Hi,
I also observed that through the REST API, Apache Ranger allows specifying
multiple values for catalog, schema, table, and column resources in data
masking policies.
{
"service": "trino",
"name": "mask 5",
"policyType": 1,
"policyPriority": 0,
"isAuditEnabled": true,
"resources": {
"catalog": {
"values": [
"tpch",
"tpch2"
],
"isExcludes": false,
"isRecursive": false
},
"schema": {
"values": [
"sf1",
"sf100"
],
"isExcludes": false,
"isRecursive": false
},
"table": {
"values": [
"region",
"nation"
],
"isExcludes": false,
"isRecursive": false
},
"column": {
"values": [
"name",
"comment",
"regionkey"
],
"isExcludes": false,
"isRecursive": false
}
},
"dataMaskPolicyItems": [
{
"accesses": [
{
"type": "select",
"isAllowed": true
}
],
"users": [
"admin"
],
"groups": [
"public"
],
"delegateAdmin": false,
"dataMaskInfo": {
"dataMaskType": "MASK_SHOW_LAST_4"
}
}
],
"serviceType": "trino",
"isDenyAllElse": false
}
API:
curl -u admin:admin -X POST \
-H "Content-Type: application/json" \
-H "Authorization: Basic YWRtaW46QWRtaW4xMjM=" \
-d @policy1.json \
http://localhost:33032/service/public/v2/api/policy
Thanks,
Vikash
On Thu, 4 Sept 2025 at 13:19, Vikash Kumar <[email protected]> wrote:
> Hi,
>
> I wanted to check on the compatibility and recommended usage of
> multi-value resources in Ranger Data Mask policies, specifically for the
> table and column definitions.
> Context (Trino)
>
> -
>
> In the Ranger Admin UI, when creating a masking policy, we can only
> select one catalog, schema, table, and column at a time (
>
> https://github.com/apache/ranger/blob/82082f1ac6abe9a1f5d3c6974ce57110d888ab72/agents-common/src/main/resources/service-defs/ranger-servicedef-trino.json#L503
> ).
> -
>
> This creates a challenge If we need to mask 10–20 fields across
> multiple tables, we end up having to create a very large number of
> policies.
> -
>
> If both table and column are configured as multiValue in the service
> definition, a single policy can cover multiple tables and multiple columns.
> -
>
> This means the Ranger plugin will effectively expand all table–column
> combinations (e.g., if tables = [orders, customers] and columns =
> [email, phone], masking applies to orders.email, orders.phone,
> customers.email, customers.phone).
>
> We are exploring making table and column resources support multi-value in
> the service definition.
>
> -
>
> *Option 1:* Allow multi-value for columns only (table remains
> single-value).
> -
>
> Simpler, fewer conflicts, easier auditing.
> -
>
> Still many policies if masking the same column across multiple
> tables.
> -
>
> *Option 2:* Allow multi-value for both tables and columns.
> -
>
> One policy can cover multiple tables and multiple columns.
> -
>
> Possible backward compatibility issues, overlapping policy
> conflicts, harder audit/debugging, and slight performance overhead in
> Trino.
>
> Observation from Testing
>
> I tried modifying the service definition to allow columns as multi-value.

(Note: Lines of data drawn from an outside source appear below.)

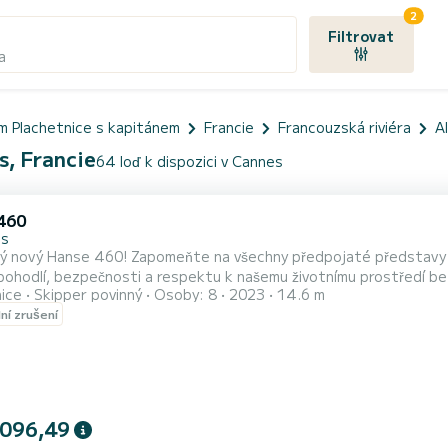
2
Filtrovat
a
m Plachetnice s kapitánem
Francie
Francouzská riviéra
A
s, Francie
64 loď k dispozici v Cannes
460
es
ý nový Hanse 460! Zapomeňte na všechny předpojaté představy 
pohodlí, bezpečnosti a respektu k našemu životnímu prostředí b
nice
Skipper povinný
Osoby: 8
2023
14.6 m
lní zrušení
 096,49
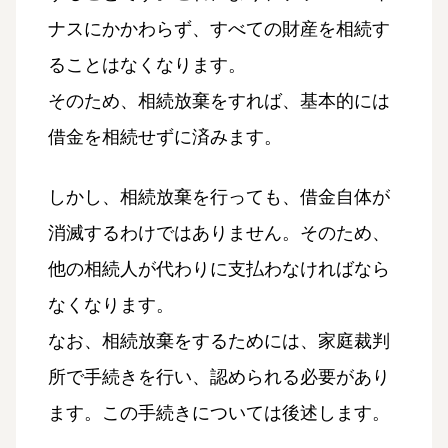
ナスにかかわらず、すべての財産を相続す
ることはなくなります。
そのため、相続放棄をすれば、基本的には
借金を相続せずに済みます。
しかし、相続放棄を行っても、借金自体が
消滅するわけではありません。そのため、
他の相続人が代わりに支払わなければなら
なくなります。
なお、相続放棄をするためには、家庭裁判
所で手続きを行い、認められる必要があり
ます。この手続きについては後述します。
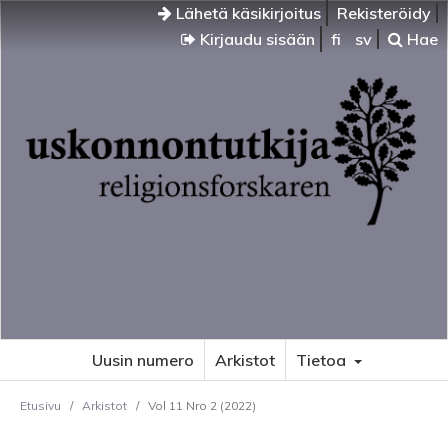
Lähetä käsikirjoitus
Rekisteröidy
Kirjaudu sisään
fi
sv
Hae
Uusin numero
Arkistot
Tietoa
Etusivu
/
Arkistot
/
Vol 11 Nro 2 (2022)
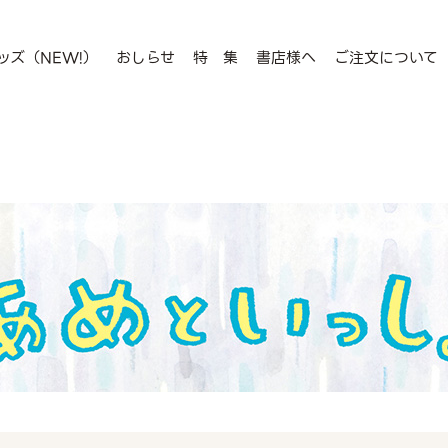
ッズ（NEW!）
おしらせ
特 集
書店様へ
ご注文について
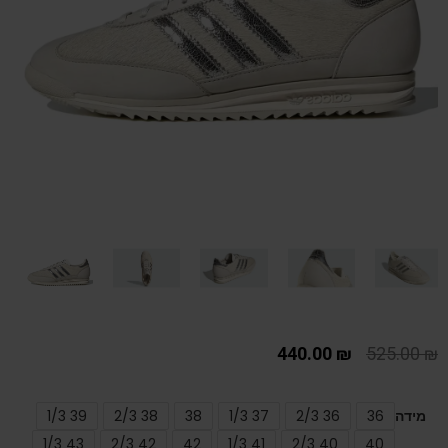
440.00
₪
525.00
₪
מידה
36
36 2/3
37 1/3
38
38 2/3
39 1/3
43 1/3
42 2/3
42
41 1/3
40 2/3
40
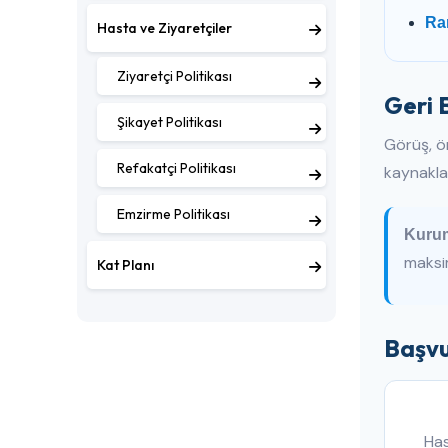
Ran
Hasta ve Ziyaretçiler
Ziyaretçi Politikası
Geri 
Şikayet Politikası
Görüş, ön
Refakatçi Politikası
kaynaklar
Emzirme Politikası
Kurum
maksim
Kat Planı
Başvu
Has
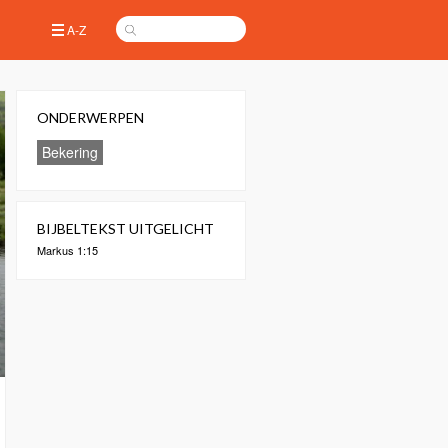
A-Z
ONDERWERPEN
Bekering
BIJBELTEKST UITGELICHT
Markus 1:15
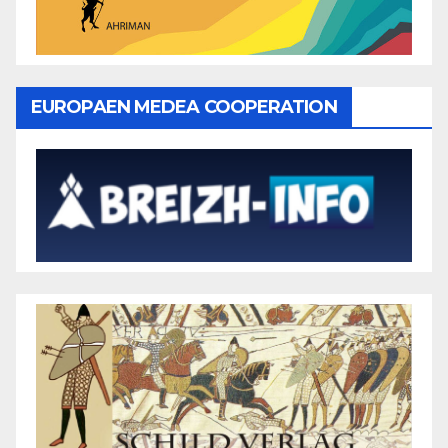
EUROPAEN MEDEA COOPERATION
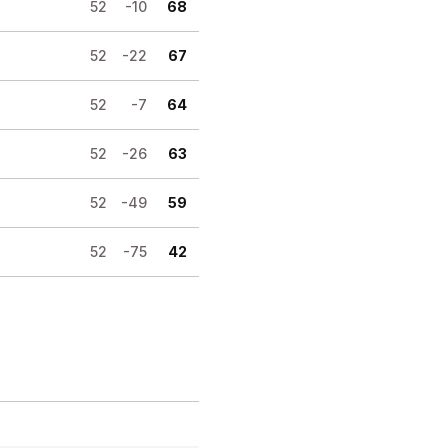
52
-10
68
52
-22
67
52
-7
64
52
-26
63
52
-49
59
52
-75
42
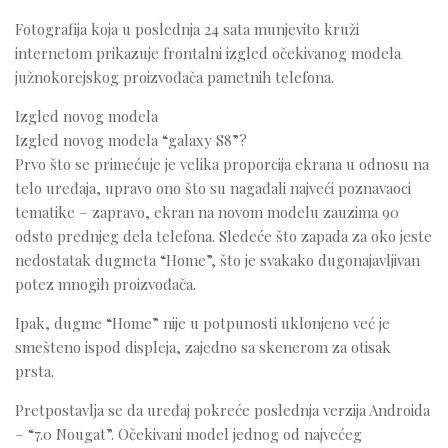
Telefoni
Fotografija koja u poslednja 24 sata munjevito kruži
Testovi
internetom prikazuje frontalni izgled očekivanog modela
južnokorejskog proizvođača pametnih telefona.
Dogadjaji
Saveti
Izgled novog modela
Izgled novog modela “galaxy S8”?
Prvo što se primećuje je velika proporcija ekrana u odnosu na
telo uređaja, upravo ono što su nagađali najveći poznavaoci
tematike – zapravo, ekran na novom modelu zauzima 90
odsto prednjeg dela telefona. Sledeće što zapada za oko jeste
nedostatak dugmeta “Home”, što je svakako dugonajavljivan
potez mnogih proizvođača.
Ipak, dugme “Home” nije u potpunosti uklonjeno već je
smešteno ispod displeja, zajedno sa skenerom za otisak
prsta.
Pretpostavlja se da uređaj pokreće poslednja verzija Androida
– “7.0 Nougat”. Očekivani model jednog od najvećeg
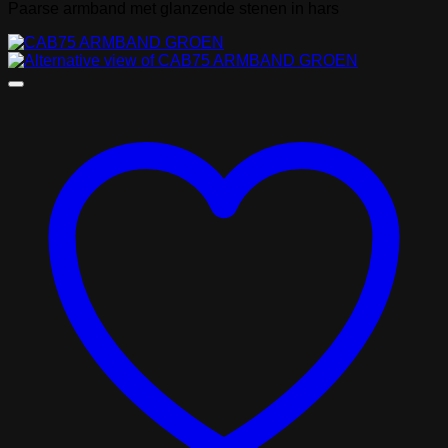
Paarse armband met glanzende stenen in hars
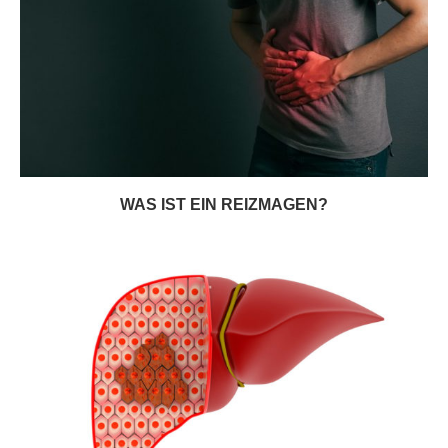
WAS IST EIN REIZMAGEN?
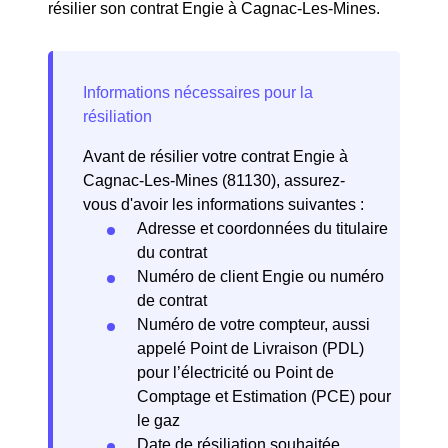
résilier son contrat Engie à Cagnac-Les-Mines.
Avant de résilier votre contrat Engie à
Cagnac-Les-Mines (81130), assurez-
vous d'avoir les informations suivantes :
Adresse et coordonnées du titulaire
du contrat
Numéro de client Engie ou numéro
de contrat
Numéro de votre compteur, aussi
appelé Point de Livraison (PDL)
pour l’électricité ou Point de
Comptage et Estimation (PCE) pour
le gaz
Date de résiliation souhaitée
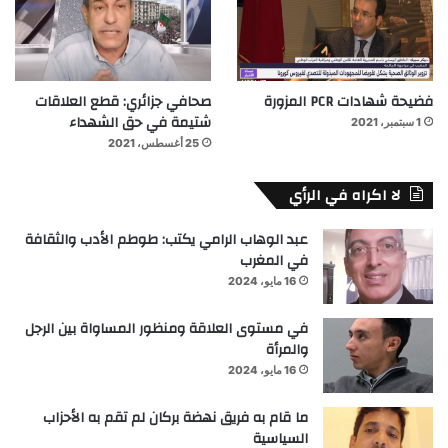
فضيحة شهادات PCR المزورة
صحافي جزائري: قطع العلاقات
شتيمة في حق الشهداء
1 سبتمبر، 2021
25 أغسطس، 2021
لا اكراه في الرأي
عبد الوهاب الرامي يكتب: طوطم الأدب والثقافة
في المغرب
16 مايو، 2024
في مستوى العلاقة ومنظور المساواة بين الرجل
والمرأة
16 مايو، 2024
ما قام به فريق نهضة بركان لم تقم به الأحزاب
السياسية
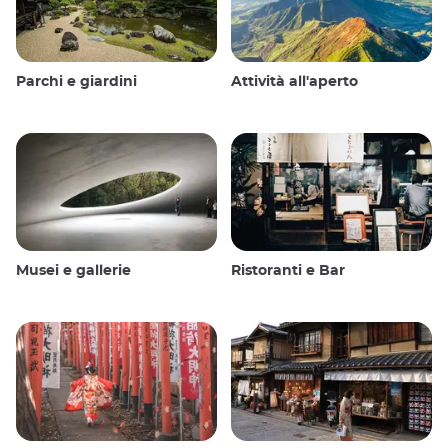
Parchi e giardini
Attività all'aperto
Musei e gallerie
Ristoranti e Bar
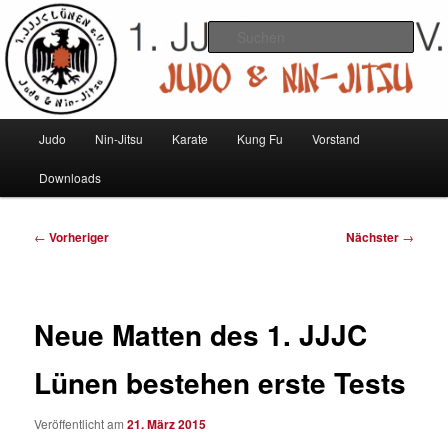
Zum
Judo und Ninjitsu
primären
Such
Inhalt
springen
1. JJJC Lünen e.V.
Hauptmenü
Judo
Nin-Jitsu
Karate
Kung Fu
Vorstand
Downloads
Beitragsnavigation
←
Vorheriger
Nächster
→
Neue Matten des 1. JJJC
Lünen bestehen erste Tests
Veröffentlicht am
21. März 2015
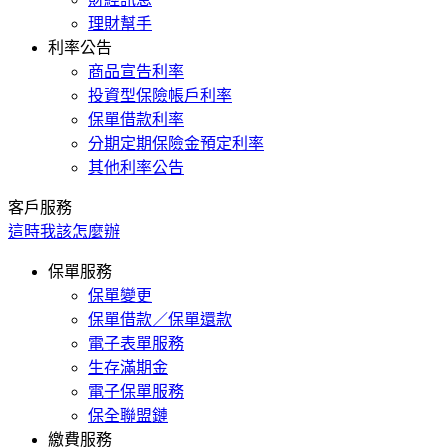
理財幫手
利率公告
商品宣告利率
投資型保險帳戶利率
保單借款利率
分期定期保險金預定利率
其他利率公告
客戶服務
這時我該怎麼辦
保單服務
保單變更
保單借款／保單還款
電子表單服務
生存滿期金
電子保單服務
保全聯盟鏈
繳費服務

> While testing, I noticed that Ranger did not throw any exception in the
> case of overlapping policies.
>
> -
>
> Example:
> -
>
> Policy 1 → region.name
> -
>
> Policy 2 → region.name, region.key
> -
>
> Even though region.name is repeated, Ranger allowed both policies to
> be created.
>
> This could potentially lead to conflicts or ambiguous behavior in Trino
> when deciding which mask is applied.
> Request
>
> Could you confirm:
>
> -
>
> Do we have full compatibility in Ranger and Trino when configuring
> both table and column as multiValue?
> -
>
> Are there any known limitations, best practices, or risks
> (particularly around policy evaluation and query execution in Trino)?
> -
>
> What is your recommendation for making columns and tables as
> multivalue?
> -
>
> Would you recommend using multiValue for tables in addition to
> columns, or should tables remain singleValue?
>
> Thanks,
> Vikash
>